The line between yes and no is a very thin one. It is thin in action, thought, emotion, and even, oddly enough, Attire. When we go out of an evening dressed to entice and attract, we walk a slim line. We do so, all unknowing, because those we may attract might not be the ones we want. So when we dress ourselves in ways that are overtly sexual, and deliberately provocative, we take a chance that those who see us will read our message correctly. Of course what so often happens is quite the reverse. So often, (and this is particularly true to men), such apparel reads as an invitation to sexual conduct that may not actually be desired, at least, not with that person. And as a gay man, tight jeans and tank tops are not always an invitation to more than conversation, as I have learned myself from both sides of the issue.
Yet, we still persist in going there. We consistently create images of ourselves that are upgraded, more sexualized versions of us, in order to attract a mate, whether momentary or permanent. This always comes at a cost. For who of us thinks, when we are dressing to kill, of those who might be attracted that we are not interested in? The fact is that the majority of those who will see us are not going to be into us, and many will be, who we wouldn't consider.
What this means is that the clothing we select when we go on the prowl is something double edged. Sure it makes us feel attractive and powerful. Sure, it's designed to make the people we most want to notice us, see us in a positive way. But we must be aware of the other side.
I must add here, that I in no manner whatever think that dressing provocatively, whoever we may be, gives others license to overstep, and deal inappropriately with us. The ability to check one's own behaviors is the mark of a full adult, the inability to do so, the mark of a beast, or at very least, of someone with no consideration for the feelings of others.

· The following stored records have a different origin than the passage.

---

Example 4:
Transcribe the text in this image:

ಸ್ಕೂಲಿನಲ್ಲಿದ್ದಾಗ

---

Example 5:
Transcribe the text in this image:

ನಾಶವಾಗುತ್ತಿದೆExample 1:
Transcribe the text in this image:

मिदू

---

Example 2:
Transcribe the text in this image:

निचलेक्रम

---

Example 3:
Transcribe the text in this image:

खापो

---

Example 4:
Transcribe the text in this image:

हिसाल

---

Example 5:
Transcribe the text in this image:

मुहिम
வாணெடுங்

The ongoing fascination in the design community with cut outs, sheerness, and other body revealing tricks steps up the intensity of this whole subtle issue. When we present in a manner that decades ago would have marked us as sexually suspect, it is not to be wondered at that people respond in a sexually charged way. And as our culture deals with ever expanding freedoms with regard to sex and sexuality, these questions become even more pointed. In other words, we are evolving culturally, and as yet we have not defined new rules to adequately encompass all the changes we are experiencing. What this means is that within those gray areas, some find a ready excuse for behaving towards desired others in an unacceptable way.

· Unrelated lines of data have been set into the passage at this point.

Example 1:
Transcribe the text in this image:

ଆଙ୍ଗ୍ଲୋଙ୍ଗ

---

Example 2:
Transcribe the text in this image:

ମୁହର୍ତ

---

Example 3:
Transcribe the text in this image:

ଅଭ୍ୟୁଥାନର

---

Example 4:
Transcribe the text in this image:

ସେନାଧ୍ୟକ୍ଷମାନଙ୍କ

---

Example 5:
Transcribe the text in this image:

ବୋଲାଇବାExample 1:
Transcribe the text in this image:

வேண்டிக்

Since it is true that the things we clothe ourselves with deliver messages to others, and that the received messages vary slightly from viewer to viewer, it is important to consider what we do when we leave the house to go to a club, or some other social venue. And from the other side of things, it's vital that we do not jump to unwarranted conclusions about someone's potential willingness to be sexual, based on the tightness of their pants, or the depth of their cleavage.
Just as great political freedom requires diligence to maintain it, greater freedom of behavior and dress requires diligence, and observation, to insure we do not substantively harm others in some way.